Bruce Bond

The Tadpoles

Just this morning I felt the last ripple
and chill of their vanishing parts,

their weird small feet as they swam away,
back into the swampland, into the boy

I was when I first laid eyes on one—
so small in my father’s hand it made

that hand a little larger, more dangerous,
more the father, mindful as he cupped

his dreary soup to float the writhing arms.
A spectacle too brief, too half-remembered:

the slit of the open eye, the slime-smooth
effluvial tail before the flesh would take it.

And so I woke that night and lit a branch
in the coals of the fire-circle by my tent

to walk the path to the water-line alone.
It was the dry season, and every torch

a bad idea.

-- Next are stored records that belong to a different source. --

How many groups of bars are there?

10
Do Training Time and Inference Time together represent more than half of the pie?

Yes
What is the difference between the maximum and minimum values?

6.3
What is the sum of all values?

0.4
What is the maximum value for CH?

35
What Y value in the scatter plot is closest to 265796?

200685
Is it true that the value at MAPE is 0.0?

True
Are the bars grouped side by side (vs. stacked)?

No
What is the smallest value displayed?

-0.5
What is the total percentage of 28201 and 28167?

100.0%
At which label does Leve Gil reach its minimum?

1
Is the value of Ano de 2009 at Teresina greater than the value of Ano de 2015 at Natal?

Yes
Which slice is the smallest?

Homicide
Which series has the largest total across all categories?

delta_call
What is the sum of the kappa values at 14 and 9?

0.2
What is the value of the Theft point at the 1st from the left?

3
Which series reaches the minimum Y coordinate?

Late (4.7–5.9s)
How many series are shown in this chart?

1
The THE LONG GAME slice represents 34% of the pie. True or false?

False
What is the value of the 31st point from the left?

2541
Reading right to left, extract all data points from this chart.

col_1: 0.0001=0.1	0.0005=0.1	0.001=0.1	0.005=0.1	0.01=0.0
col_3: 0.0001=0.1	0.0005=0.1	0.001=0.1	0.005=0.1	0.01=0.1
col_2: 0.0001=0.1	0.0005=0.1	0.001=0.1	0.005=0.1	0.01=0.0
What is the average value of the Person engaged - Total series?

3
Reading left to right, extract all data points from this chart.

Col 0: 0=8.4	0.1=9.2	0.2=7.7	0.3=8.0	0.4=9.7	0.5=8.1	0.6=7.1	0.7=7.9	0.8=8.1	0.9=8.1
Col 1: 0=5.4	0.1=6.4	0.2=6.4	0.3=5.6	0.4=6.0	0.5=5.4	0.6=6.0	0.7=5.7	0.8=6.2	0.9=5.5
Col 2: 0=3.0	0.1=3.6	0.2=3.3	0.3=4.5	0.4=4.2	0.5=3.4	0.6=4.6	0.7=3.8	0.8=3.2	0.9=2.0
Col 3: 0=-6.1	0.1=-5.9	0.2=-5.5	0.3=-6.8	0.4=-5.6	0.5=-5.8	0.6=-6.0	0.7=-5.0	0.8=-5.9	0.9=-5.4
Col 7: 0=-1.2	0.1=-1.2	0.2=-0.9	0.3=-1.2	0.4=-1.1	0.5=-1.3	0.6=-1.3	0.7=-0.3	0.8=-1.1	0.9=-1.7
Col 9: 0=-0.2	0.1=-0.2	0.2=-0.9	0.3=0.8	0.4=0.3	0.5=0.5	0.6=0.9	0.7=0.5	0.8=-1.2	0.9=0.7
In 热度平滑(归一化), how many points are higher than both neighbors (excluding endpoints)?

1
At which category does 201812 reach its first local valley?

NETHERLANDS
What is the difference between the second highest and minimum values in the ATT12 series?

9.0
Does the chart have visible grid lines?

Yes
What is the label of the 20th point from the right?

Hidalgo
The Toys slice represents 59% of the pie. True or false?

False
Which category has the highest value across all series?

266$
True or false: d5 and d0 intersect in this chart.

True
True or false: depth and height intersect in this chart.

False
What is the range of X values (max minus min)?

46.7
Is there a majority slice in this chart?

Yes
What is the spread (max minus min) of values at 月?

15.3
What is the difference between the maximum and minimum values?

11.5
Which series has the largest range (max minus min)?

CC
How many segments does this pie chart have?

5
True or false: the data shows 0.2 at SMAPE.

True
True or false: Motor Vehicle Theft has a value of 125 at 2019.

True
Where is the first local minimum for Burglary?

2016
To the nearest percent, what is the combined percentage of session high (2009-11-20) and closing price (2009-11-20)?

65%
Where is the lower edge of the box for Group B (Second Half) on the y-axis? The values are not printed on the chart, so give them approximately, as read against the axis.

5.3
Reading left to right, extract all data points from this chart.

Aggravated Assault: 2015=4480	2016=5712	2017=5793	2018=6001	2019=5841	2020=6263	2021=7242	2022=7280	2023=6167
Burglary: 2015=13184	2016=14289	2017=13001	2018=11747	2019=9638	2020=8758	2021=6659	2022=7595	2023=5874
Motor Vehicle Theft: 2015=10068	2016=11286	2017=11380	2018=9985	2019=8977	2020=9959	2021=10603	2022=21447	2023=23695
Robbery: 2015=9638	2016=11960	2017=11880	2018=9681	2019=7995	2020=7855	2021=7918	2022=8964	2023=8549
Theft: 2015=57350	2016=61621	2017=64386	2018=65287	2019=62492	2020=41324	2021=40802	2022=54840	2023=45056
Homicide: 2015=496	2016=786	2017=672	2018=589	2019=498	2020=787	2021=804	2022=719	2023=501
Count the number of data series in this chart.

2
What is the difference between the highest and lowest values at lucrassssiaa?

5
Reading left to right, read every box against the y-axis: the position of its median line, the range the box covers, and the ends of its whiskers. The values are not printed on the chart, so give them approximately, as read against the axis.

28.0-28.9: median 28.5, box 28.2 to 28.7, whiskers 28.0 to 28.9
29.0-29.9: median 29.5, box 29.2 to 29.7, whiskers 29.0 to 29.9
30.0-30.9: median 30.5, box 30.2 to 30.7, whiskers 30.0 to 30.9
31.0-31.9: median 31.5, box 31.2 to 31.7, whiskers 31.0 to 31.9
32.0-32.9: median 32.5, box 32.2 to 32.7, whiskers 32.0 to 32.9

Everywhere the crackle
of the brush that withered into blossom.

More than any campfire and its story,
the tadpoles held me, their language verging

on a language, or so the silence said.

Every day I wash my face in silence,
the frog in me released to swim the mirror.

I look more and more the father as I go.
I understand what it is to worry

about a child who crawls from his tent
at night, who goes searching for a stick.

I want to promise him we will return
in the morning, though, truth is, it will be

different. He will be water in my hand.
I will drink my tea and swallow the foul

angelic flesh of dreams I cannot recall.
Just some vague shivery kinship that says,

wonder is hazard; the death of wonder
more hazardous still. Ask the boy I was—

he is older than me—ask him as he kneels
to coil the sleepy writher in his hand,

is there a frog there still, a child’s child,
a midnight chirping. How terribly odd, this hand.

Bruce Bond is the author of nine published books of poetry, most recently Choir of the Wells: A Tetralogy (Etruscan, 2013), The Visible (LSU, 2012), Peal (Etruscan, 2009), and Blind Rain (LSU, 2008). His books The Other Sky (poems in collaboration with the painter Aron Wiesenfeld, Etruscan), For the Lost Cathedral (LSU), and Immanent Distance: Poetry and the Metaphysics of the Near at Hand (University of Michigan) are forthcoming. He is a Regents Professor of English at the University of North Texas and Poetry Editor for American Literary Review.